Still, once you win or lose a duel, you’ll gain some cards from the opponent’s deck along with some duelist points to buy your own packs, which can lead to being able to buy hundreds of cards after clearing an entire arc. Unfortunately, there’s no way to tell which booster pack a card you have is from outside of remembering it or looking it up online, which is a baffling design choice if you’re hunting for a specific card but don’t know which pack to find it in. But once you have your own deck, you can play it in the story mode duels like I mentioned or take it to the online duels, which allow you to play against people from all over the world just like in a real legal TCG match. Likewise, you can play locally, but only via separate systems.
Last but not least, the Duelist Challenges and the Sealed Pack battles. The Duelist Challenges allow you to face off against characters from each series after you beat them in every story mode battle, but instead of using their story decks they use completely made up, competitive tier decks, requiring that you use your own custom deck to take them on. As an extra challenge, these are a lot more fun than the reverse duels, since the decks are pretty fair to fight against and feel a lot more like a legal match than anything in the story mode. The Sealed Pack battles allows you to spend some duel points to open a sealed box and play with those cards only, akin to pre-release rules, though I didn’t find this nearly as interesting.

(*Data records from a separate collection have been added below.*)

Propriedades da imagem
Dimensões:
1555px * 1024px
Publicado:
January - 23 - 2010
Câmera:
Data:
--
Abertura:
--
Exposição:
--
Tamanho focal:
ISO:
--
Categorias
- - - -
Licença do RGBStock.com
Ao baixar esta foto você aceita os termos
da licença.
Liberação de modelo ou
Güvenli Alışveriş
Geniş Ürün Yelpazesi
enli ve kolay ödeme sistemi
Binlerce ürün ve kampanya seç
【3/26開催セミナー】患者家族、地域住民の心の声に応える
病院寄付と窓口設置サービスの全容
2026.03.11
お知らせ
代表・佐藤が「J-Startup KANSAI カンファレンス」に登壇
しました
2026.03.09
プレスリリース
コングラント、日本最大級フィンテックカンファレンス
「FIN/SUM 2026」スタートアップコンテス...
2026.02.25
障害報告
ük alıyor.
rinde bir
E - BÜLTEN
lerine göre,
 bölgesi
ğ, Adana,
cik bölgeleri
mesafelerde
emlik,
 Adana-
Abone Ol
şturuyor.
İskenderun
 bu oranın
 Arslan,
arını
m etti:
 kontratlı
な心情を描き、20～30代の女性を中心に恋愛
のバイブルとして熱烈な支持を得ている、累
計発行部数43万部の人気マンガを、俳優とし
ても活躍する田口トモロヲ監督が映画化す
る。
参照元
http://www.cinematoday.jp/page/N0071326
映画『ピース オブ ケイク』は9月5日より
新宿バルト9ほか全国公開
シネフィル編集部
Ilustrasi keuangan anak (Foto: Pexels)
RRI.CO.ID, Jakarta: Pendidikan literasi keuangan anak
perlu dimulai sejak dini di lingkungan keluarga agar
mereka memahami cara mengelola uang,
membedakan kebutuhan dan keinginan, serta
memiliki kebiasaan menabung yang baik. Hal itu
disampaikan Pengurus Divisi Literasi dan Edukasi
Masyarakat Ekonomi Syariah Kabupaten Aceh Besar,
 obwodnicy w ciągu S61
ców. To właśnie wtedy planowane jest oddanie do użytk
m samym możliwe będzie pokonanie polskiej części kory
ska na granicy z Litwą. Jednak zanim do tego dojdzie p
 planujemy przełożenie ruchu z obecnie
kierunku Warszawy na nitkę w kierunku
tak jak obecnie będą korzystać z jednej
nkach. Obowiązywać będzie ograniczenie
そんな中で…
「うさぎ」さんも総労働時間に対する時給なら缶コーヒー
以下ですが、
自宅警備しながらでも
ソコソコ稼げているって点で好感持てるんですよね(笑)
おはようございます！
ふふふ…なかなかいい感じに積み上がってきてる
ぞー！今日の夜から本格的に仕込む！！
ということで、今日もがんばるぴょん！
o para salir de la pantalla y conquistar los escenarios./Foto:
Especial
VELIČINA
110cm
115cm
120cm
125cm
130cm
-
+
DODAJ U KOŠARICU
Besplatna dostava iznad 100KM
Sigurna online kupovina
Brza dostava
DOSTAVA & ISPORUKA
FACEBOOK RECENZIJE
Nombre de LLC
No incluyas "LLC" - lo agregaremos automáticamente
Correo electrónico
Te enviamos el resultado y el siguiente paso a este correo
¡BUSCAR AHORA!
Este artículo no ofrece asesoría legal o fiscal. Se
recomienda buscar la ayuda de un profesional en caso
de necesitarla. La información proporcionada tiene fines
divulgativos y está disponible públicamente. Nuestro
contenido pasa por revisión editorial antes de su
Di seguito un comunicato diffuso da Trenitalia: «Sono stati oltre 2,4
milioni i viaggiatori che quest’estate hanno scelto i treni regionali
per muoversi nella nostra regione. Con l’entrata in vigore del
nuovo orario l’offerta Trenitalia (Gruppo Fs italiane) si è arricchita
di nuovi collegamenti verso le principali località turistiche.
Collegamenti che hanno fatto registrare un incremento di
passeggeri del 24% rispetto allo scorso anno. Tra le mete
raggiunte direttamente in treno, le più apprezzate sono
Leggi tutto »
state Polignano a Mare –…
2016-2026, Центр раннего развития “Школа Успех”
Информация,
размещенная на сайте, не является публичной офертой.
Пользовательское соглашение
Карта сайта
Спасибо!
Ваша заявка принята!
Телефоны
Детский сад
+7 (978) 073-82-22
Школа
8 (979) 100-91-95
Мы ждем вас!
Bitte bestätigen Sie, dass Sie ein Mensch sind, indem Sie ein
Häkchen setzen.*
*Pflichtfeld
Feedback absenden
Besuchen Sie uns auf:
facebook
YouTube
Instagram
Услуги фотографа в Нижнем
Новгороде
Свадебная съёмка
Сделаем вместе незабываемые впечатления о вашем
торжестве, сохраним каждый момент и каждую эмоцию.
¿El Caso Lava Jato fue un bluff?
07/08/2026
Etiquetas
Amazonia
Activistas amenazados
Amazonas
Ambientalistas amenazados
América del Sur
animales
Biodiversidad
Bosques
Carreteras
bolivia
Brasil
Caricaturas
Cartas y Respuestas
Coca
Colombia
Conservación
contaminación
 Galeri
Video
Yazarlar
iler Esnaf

In conclusion, Yu-Gi-Oh: Legacy of the Duelist Link Evolution is an addicting version of the classic card game, with most cards up to late 2018 included for play and a very, very lengthy story mode. Combine that with the duelist challenges and you’ll easily exceed dozens of hours of content if you want to 100% everything, and even more if you want to obtain every card in the entire game. With a slick control scheme and a great UI for duels, they fly by in no time at all and are hardly boring. However, the generic presentation, the lack of a proper search feature for booster pack cards, and poorly designed story mode decks can be a bit of a damper on this otherwise outstanding experience. Even if you’re a lasped Yu-Gi-Oh player like I was, this is still absolutely worth a look, and serves as a great tutorial for the main card game along with being a great place to experiment with gimmick decks. If you’re looking for a lengthy, addicting card game to play on your Switch, then this is an absolute must-have!
I give Yu-Gi-Oh: Legacy of The Duelist LINK EVOLUTION an 8 out of 10.